L’escale d’un navire de « recherche » chinois dans un port du Sri Lanka illustre les tensions entre l’Inde et la Chine. New Dehli craint un espionnage militaire. Pékin affirme mener des recherches scientifiques. Quoiqu’il en soit, le Sri Lanka est au cœur des attentions des deux grandes puissances rivales, avec un faible pour la Chine.
Malgré les protestions de l’Inde, le Yuan Wang 5 a accosté aujourd’hui mardi dans le port en eaux profondes d’Hambantota, au Sri Lanka. Bardé de technologies et de radars de pointe, il devrait y rester au moins cinq jours selon Colombo, « dans un esprit de bonne entente », et « uniquement pour se ravitailler en carburant ». Ses cuves doivent être abyssales ! Le ministre des Affaires étrangères indien a mis en garde « contre toute incidence sur la sécurité et les intérêts économiques de l’Inde, qui prendrait toutes les mesures nécessaires pour les sauvegarder ».
Un outil de cartographie des ressources militaires ?
Très actif dans l’océan Pacifique (cf opex360.com), l’impressionnant navire est soupçonné par des spécialistes et les services de renseignement indiens d’être un outil d’espionnage de dernière génération. Il serait capable de surveiller lancements de satellites, fusées et missiles balistiques intercontinentaux. Cité par RFI, l’analyste indien en relations internationales Sathiya Moorthy explique : « Ce bateau peut être utilisé pour cartographier les ressources militaires de l’Inde du Sud : installations nucléaires, forces navales, commandement aérien. De plus, le port où il va stationner est loué à la Chine. Officiellement, toute activité militaire y est proscrite. Mais ce n’est pas la première fois que l’on voit de tels navires à potentiel double usage. Cela doit inquiéter l’Inde mais aussi les Maldives, le Sri Lanka ou, Maurice. »
La Chine a réagi aux critiques par d’habituelles dénégations, et a déclaré que les « activités de recherche marines » ne devaient pas être entravées « par des tiers », Inde et États-Unis en tête. La méfiance vis à vis de la Chine est d’autant plus forte que le port d’Hambantota a été financé et construit par une banque et une entreprise chinoises, dans le cadre des « Nouvelles routes de la soie ». Pris à la gorge par sa dette extérieure (51 milliards de dollars), Colombo a par exemple cédé aux intérêts chinois une concession de 99 ans sur les activités commerciales du port.
« La république socialiste a demandé un allègement de sa dette à l’Inde et à la Chine, mais ces deux pays ont préféré lui offrir davantage de lignes de crédit pour leur acheter des produits de base », lit-on dans La Tribune. Un pays « miné par la corruption » dans un contexte de « chaos économique sans précédent ». Le premier créancier du pays est la Chine qui souhaite négocier avec le pouvoir en tête à tête, sans discuter avec les autres principaux créanciers (Banque mondiale, FMI, Japon).

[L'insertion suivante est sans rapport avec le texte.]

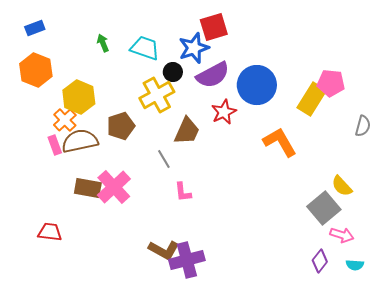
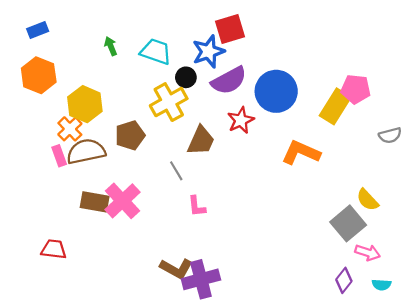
gray semicircle: (363, 126) -> (390, 135), turned 60
orange L-shape: (280, 142) -> (301, 153), turned -36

Face à face tendu entre deux géants
Le Sri Lanka traverse une crise économique et politique majeure. Le pays est sous la coupe d’un clan politique qui n’a pas changé, malgré le nouveau gouvernement mis en place cet été, suite à des émeutes qui ont fait fuir le président Rajapakse. Toutefois celui-ci serait déjà sur le point de revenir sur l’île, a récemment indiqué le porte-parole de l’actuel gouvernement. Soit un symbolique bras d’honneur à une population exaspérée.
Les inquiétudes autour du navire espion remettent sur le devant de la scène la forte rivalité entre Inde et Chine. Chacune tente de rallier la petite île à sa sphère d’influence. A titre d’exemple, l’Inde a cette année envoyé de l’aide humanitaire et a débloqué un crédit de 3.8 milliards de dollars, afin d’acheter des biens essentiels, du carburant et des engrais. Cependant la Chine a depuis une quinzaine d’années gagné les faveurs des gouvernements sri-lankais. Comme ailleurs dans le monde, les Chinois investissent massivement dans les infrastructures du pays et développent une dépendance polémique.
Chine et Inde entretiennent un vif état de tension sur des hauteurs himalayennes toujours plus militarisées. Les deux pays y partagent 3.500 kilomètres de frontière. Pékin conforte des positions sur des territoires indiens. L’Inde renforce également sa présence militaire le long d’une ligne de démarcation disputée depuis 1962. Cette année-là les Chinois remportèrent une guerre éclair et annexèrent une partie du Ladakh. Il y a deux ans, 20 soldats indiens et 4 soldats chinois sont décédés dans des affrontements à mains nues à 4.300 mètres d’altitude.